Yesterday’s post was inspired by a number of questions I’ve fielded recently from people in the email industry. Some were clients, some were colleagues on mailing lists, but in most cases they’d found a delivery issue that they couldn’t solve and were looking for the elusive Human Representative of an ISP.
There was a time when having a contact inside an ISP was almost required to have good delivery. ISPs didn’t have very transparent systems and SMTP rejection messages weren’t very helpful to a sender. Only a very few ISPs even had postmaster pages, and the information there wasn’t always helpful.
More recently that’s changed. It’s no longer required to have a good relationship at the ISPs to get inbox delivery. I can point to a number of reasons this is the case.
ISPs have figured out that providing postmaster pages and more information in rejection messages lowers the cost of dealing with senders. As the economy has struggled ISPs have had to cut back on staff, much like every other business out there. Supporting senders turned into a money and personnel sink that they just couldn’t afford any longer.

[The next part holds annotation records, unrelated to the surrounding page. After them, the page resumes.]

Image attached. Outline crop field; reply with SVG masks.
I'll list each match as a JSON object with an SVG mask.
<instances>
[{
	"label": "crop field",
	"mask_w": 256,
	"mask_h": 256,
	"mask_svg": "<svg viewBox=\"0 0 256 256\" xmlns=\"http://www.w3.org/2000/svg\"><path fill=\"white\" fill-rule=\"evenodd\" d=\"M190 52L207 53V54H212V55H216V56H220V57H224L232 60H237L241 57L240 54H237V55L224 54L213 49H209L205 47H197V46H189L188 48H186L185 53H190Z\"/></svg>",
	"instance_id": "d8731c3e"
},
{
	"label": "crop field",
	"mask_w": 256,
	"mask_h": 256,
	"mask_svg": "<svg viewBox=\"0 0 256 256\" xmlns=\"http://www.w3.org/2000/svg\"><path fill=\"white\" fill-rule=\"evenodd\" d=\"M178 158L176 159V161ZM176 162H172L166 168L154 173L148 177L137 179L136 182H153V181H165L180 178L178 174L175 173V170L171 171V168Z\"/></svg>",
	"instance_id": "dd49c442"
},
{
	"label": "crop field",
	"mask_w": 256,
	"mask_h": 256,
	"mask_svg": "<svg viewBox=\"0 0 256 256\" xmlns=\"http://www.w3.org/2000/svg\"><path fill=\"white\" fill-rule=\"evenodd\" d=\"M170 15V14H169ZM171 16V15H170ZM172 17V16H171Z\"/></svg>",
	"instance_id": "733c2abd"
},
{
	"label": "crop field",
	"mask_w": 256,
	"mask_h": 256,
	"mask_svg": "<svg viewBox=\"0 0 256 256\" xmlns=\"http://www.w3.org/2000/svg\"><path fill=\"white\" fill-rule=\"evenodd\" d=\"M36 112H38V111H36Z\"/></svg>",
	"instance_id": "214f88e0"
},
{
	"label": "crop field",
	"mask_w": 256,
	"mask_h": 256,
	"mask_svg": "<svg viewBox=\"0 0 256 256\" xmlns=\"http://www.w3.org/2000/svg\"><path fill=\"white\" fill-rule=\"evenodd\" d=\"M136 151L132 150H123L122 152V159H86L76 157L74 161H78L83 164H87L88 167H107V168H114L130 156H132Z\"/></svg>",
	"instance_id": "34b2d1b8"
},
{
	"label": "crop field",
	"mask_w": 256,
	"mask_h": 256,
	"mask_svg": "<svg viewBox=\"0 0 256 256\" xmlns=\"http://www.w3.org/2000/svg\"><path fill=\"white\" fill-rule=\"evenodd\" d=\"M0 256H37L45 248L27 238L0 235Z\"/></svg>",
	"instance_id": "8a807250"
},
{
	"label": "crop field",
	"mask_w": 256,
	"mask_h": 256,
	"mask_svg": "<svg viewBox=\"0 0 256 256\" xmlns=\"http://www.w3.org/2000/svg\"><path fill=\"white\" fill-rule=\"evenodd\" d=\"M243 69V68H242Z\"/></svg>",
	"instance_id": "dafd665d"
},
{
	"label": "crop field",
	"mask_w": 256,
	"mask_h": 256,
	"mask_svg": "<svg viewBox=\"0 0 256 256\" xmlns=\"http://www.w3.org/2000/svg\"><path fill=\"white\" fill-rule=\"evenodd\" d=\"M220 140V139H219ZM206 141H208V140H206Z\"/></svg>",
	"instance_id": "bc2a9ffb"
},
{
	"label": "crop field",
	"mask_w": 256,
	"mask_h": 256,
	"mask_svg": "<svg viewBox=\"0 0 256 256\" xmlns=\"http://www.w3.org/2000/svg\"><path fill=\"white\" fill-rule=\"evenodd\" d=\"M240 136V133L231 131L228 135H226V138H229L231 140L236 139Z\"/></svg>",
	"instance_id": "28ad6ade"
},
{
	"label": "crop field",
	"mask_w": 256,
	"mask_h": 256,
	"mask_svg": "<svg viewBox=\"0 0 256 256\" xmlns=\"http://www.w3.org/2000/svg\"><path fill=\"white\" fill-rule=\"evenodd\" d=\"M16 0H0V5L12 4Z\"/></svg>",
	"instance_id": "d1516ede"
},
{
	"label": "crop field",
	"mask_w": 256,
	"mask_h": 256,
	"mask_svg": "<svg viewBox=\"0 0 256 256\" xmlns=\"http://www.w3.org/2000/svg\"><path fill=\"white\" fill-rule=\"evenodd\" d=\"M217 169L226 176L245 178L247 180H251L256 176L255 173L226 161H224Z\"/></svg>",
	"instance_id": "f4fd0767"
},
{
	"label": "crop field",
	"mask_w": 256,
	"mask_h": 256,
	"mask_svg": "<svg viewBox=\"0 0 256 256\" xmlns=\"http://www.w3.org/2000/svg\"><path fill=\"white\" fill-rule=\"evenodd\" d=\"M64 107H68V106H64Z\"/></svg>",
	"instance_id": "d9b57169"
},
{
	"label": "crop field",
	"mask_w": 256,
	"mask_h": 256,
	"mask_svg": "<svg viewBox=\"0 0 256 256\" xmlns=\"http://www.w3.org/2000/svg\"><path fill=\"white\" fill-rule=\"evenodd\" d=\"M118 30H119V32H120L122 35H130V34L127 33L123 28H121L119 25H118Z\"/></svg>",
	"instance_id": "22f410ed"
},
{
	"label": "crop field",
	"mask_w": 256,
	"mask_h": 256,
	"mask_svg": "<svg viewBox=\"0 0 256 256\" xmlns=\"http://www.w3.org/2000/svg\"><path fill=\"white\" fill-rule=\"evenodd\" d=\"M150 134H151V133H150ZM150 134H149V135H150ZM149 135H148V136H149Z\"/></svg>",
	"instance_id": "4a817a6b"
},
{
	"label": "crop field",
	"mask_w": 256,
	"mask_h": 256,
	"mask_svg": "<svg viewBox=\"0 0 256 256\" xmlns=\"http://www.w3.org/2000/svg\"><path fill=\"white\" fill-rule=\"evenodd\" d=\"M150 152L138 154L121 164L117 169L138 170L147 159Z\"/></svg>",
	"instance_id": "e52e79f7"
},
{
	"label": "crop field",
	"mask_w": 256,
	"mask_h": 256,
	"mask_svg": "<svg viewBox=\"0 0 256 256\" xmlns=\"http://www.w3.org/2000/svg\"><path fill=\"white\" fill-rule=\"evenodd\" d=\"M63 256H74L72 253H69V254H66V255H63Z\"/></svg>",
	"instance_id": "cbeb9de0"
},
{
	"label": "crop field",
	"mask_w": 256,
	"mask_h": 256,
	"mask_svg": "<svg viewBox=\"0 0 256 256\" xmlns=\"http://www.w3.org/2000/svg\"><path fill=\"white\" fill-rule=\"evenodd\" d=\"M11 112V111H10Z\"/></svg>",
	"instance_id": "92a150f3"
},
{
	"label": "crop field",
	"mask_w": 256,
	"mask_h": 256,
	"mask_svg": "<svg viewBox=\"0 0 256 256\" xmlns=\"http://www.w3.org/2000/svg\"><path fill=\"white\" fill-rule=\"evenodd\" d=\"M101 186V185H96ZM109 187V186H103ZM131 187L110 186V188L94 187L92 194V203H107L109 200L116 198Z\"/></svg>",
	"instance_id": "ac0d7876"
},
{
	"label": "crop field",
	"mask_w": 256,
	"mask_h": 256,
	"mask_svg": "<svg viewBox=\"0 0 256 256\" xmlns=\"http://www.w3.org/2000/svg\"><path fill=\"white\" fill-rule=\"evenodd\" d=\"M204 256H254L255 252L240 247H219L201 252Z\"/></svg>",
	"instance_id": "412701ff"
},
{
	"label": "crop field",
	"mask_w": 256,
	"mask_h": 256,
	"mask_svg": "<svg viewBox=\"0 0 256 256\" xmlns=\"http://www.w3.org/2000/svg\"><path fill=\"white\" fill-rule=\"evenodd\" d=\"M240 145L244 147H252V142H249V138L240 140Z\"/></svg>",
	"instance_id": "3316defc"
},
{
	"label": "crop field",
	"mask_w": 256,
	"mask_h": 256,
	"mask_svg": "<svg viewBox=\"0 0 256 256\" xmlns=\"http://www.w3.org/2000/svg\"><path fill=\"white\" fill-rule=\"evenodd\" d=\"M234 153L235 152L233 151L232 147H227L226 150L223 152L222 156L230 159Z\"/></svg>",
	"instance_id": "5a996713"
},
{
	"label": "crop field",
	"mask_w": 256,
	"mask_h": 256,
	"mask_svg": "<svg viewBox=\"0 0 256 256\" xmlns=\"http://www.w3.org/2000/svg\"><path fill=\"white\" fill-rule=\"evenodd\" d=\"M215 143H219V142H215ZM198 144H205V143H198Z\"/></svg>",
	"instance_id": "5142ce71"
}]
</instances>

Another big issue is the improvement in filters and processing power. Filters that relied on IP addresses and IP reputation did so for mostly technical reasons. IP addresses are the one thing that spammers couldn’t forge (mostly) and checking them could be done quickly so as not to bottleneck mail delivery. But modern fast processors allow more complex information analysis in short periods of time. Not only does this mean more granular filters, but filters can also be more dynamic. Filters block mail, but also self resolve in some set period of time. People don’t need to babysit the filters because if sender behaviour improves, then the filters automatically notice and fall off.
Then we have authentication and the protocols now being layered on top of that. This is a technology that is benefiting everyone, but has been strongly influenced by the ISPs and employees of the ISPs. This permits ISPs to filter on more than just IP reputation, but to include specific domain reputations as well.
Another factor in the removal of the human is that there are a lot of dishonest people out there. Some of those dishonest people send mail. Some of them even found contacts inside the ISPs. Yes, there are some bad people who lied and cheated their way into filtering exceptions. These people were bad enough and caused enough problems for the ISPs and the ISP employees who were lied to that systems started to have fewer and fewer places a human could override the automatic decisions.
All of this contributes to the fact that the Human Representative is becoming a more and more elusive target. In a way that’s good, though; it levels the playing field and doesn’t give con artists and scammers better access to the inbox than honest people. It means that smaller senders have a chance to get mail to the inbox, and it means that fewer people have to make judgement calls about the filters and what mail is worthy or not. All mail is subject to the same conditions.
The Human Representative is endangered. And I think this is a good thing for email.